PROVIDED TEXT:
Use --no-libs to extract only project/ and skip stdlib/third-party noise.

Decompilation chain

For each .pyc:

  1. pycdc — attempts full Python source reconstruction
  2. uncompyle6 (Python ≤ 3.8 only, if --uncompyle6 is provided) — better support for older bytecode formats
  3. pycdas (fallback) — triggered if all above fail. Gives readable bytecode disassembly.

Each module in report.json includes which decompiler was used and the final status.

report.json

{
  "python_version": 312,
  "total_modules": 1327,
  "decompilation": {
    "ok": 232,
    "partial": 0,
    "disasm": 1095,
    "failed": 0
  },
  "suspicious_count": 15,
  "modules": [
    {
      "name": "mainscript",
      "status": "ok",
      "decompiler": "pycdc",
      "category": "project",
      "suspicious": false,
      "path": "out/src/project/mainscript.py"
    },
    {
      "name": "requestss",
      "status": "disasm",
      "decompiler": "pycdas",
      "category": "project",
      "suspicious": true,
      "path": "out/src/project/requestss.py"

EXERCISE BRIEF:
Decide whether each statement agrees with the decompilation notes, answering yes or no and quoting the words that settle it. (a) pycdas runs only after the other decompilers fail. (b) uncompyle6 is tried on every Python version. (c) The report lists 1095 modules as disassembled.

(Collected data)
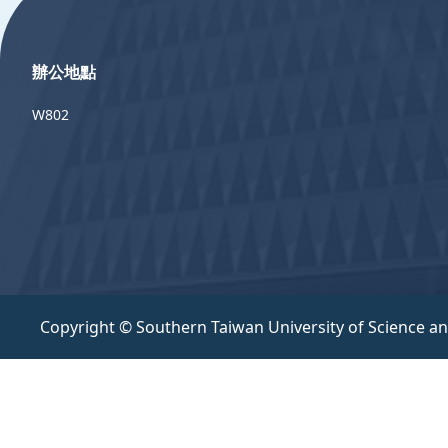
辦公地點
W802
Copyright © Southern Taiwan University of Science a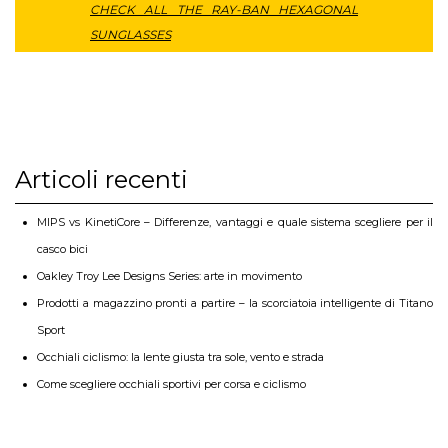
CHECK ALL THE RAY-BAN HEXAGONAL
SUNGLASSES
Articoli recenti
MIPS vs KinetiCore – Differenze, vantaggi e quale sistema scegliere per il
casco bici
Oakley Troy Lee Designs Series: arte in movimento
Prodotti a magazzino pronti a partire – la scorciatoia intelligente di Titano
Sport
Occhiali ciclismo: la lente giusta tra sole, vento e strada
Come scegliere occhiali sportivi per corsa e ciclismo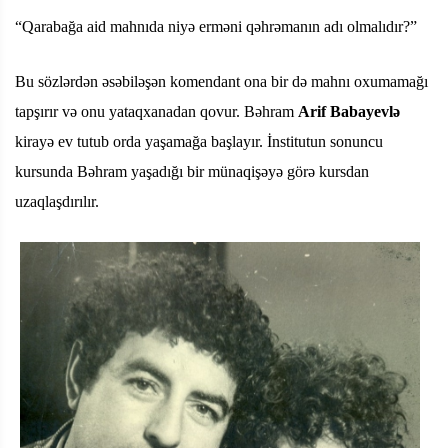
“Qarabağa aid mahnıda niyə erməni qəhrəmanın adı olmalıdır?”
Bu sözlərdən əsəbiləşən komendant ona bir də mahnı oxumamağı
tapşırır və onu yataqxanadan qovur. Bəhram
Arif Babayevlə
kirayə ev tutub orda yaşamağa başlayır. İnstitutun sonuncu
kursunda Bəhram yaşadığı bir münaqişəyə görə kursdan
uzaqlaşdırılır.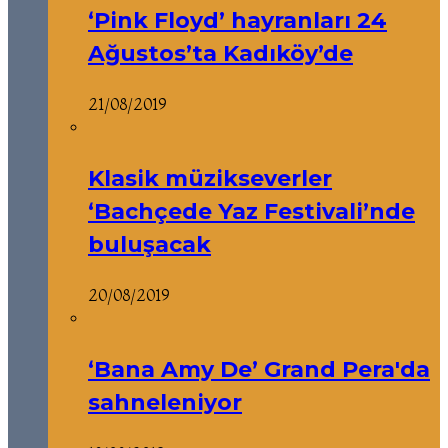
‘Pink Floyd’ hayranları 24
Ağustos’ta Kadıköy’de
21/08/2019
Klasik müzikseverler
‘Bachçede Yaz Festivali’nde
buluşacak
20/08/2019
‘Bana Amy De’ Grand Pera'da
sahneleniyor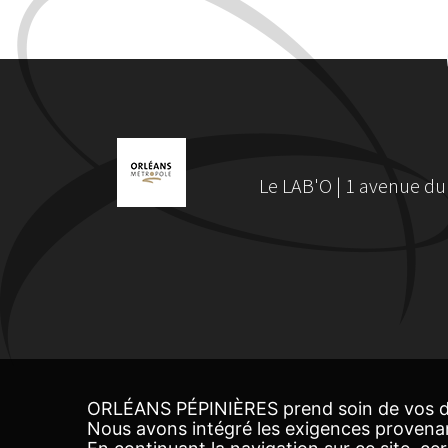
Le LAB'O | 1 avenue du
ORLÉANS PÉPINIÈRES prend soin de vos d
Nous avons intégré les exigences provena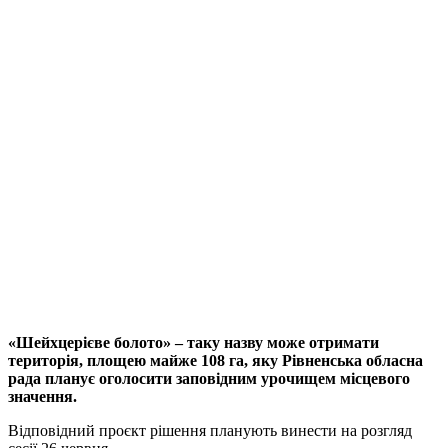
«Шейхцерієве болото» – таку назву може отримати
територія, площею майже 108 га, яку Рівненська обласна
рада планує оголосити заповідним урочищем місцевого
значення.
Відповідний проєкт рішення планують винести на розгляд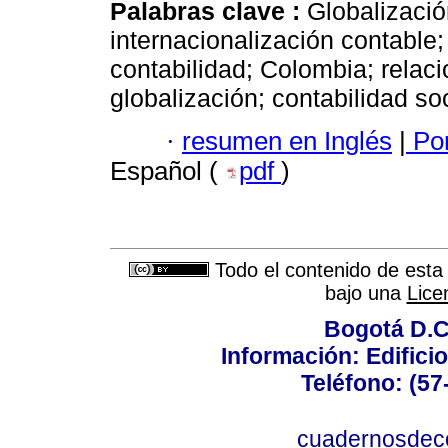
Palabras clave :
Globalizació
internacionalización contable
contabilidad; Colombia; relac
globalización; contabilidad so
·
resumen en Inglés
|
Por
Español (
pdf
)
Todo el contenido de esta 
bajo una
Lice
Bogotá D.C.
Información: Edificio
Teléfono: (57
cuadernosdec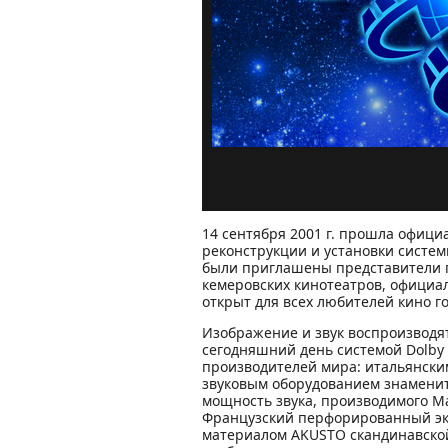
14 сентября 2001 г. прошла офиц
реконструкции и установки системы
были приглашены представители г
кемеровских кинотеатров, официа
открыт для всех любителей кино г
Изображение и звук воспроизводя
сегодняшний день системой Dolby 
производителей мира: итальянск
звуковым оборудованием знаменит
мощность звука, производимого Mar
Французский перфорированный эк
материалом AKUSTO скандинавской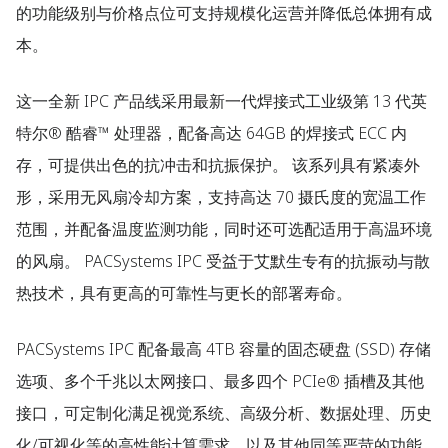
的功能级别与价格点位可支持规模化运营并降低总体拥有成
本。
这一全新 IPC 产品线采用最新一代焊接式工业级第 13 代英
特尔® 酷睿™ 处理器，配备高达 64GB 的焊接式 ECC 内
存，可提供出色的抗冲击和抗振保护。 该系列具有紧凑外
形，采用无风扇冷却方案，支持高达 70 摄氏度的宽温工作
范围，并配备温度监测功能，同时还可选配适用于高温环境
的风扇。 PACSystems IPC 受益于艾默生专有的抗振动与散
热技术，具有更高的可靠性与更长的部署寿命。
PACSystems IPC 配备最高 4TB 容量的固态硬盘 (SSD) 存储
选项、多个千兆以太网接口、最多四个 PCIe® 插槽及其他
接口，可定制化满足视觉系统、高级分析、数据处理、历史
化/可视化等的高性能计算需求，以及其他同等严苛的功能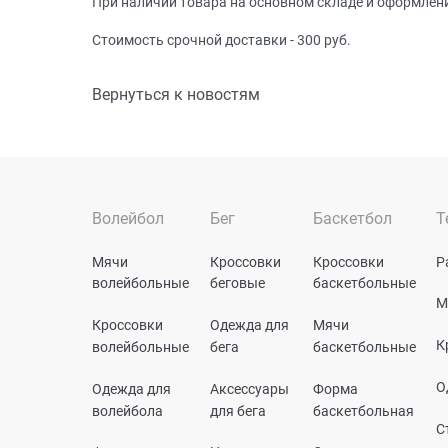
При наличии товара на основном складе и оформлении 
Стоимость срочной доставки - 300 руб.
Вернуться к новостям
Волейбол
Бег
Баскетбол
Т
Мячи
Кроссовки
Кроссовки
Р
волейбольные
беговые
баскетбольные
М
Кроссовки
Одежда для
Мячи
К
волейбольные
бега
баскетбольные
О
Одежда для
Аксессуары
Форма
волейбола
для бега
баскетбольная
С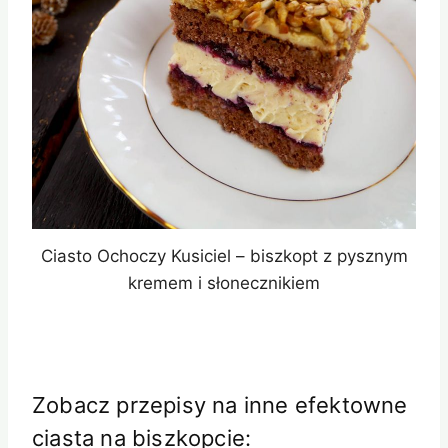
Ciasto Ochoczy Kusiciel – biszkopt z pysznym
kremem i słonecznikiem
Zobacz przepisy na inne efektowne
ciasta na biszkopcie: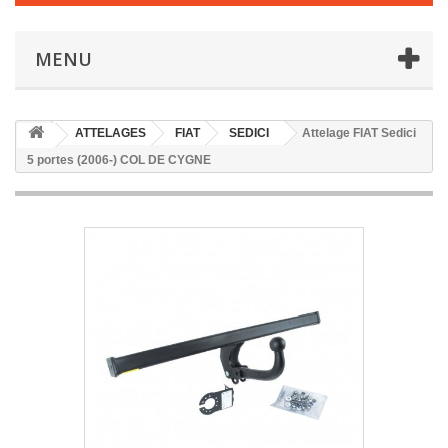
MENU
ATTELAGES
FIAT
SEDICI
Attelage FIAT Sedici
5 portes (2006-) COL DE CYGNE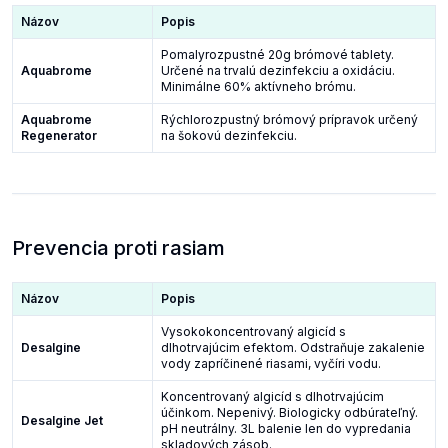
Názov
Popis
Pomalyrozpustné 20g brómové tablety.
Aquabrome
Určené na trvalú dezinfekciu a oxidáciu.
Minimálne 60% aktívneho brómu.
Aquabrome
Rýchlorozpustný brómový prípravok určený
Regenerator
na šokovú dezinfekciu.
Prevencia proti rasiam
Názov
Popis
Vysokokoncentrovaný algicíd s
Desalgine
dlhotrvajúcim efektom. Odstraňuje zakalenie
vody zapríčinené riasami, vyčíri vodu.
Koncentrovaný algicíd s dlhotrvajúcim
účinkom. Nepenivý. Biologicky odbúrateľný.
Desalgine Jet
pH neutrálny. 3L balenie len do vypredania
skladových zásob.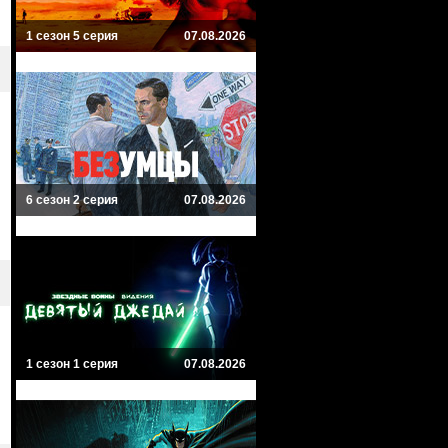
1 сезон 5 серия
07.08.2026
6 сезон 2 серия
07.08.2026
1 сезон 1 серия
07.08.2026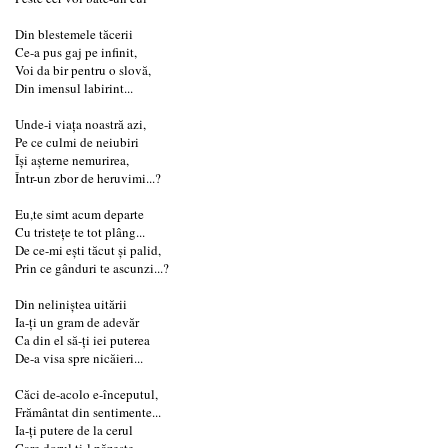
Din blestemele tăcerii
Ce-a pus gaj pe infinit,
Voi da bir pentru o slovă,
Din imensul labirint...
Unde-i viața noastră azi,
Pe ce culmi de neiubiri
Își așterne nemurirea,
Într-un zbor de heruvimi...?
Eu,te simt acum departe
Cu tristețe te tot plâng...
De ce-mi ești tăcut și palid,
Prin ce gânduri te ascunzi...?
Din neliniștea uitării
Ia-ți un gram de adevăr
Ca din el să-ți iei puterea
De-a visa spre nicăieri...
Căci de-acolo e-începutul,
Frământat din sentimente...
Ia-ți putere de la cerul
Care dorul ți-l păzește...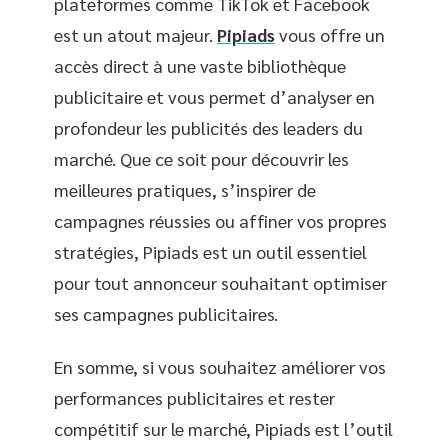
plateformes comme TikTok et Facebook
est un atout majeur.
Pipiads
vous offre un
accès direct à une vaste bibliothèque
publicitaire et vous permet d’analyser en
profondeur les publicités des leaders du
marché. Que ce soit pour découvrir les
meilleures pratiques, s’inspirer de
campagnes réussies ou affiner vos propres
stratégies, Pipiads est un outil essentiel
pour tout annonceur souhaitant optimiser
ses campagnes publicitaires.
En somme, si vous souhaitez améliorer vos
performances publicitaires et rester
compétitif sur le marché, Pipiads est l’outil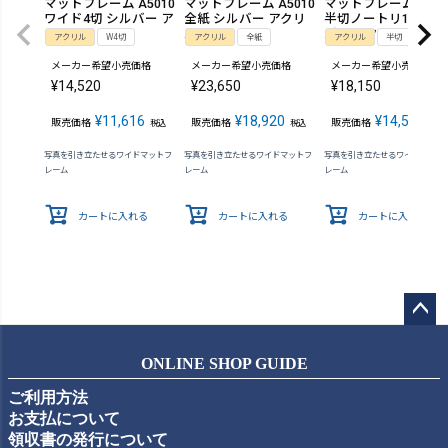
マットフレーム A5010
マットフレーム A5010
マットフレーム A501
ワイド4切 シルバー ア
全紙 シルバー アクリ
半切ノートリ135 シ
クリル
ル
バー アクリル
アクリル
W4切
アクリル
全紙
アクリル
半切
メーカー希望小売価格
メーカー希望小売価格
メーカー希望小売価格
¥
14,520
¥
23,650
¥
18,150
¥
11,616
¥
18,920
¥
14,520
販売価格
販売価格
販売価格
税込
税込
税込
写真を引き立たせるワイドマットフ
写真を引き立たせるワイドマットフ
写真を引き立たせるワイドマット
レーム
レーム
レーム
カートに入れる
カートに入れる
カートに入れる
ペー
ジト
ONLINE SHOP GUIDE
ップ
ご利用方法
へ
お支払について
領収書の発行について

REPLY TO THE TASK:
(a) Yes: "triggered if all above fail"
(b) No: "Python ≤ 3.8 only, if --uncompyle6 is provided"
(c) Yes: "disasm": 1095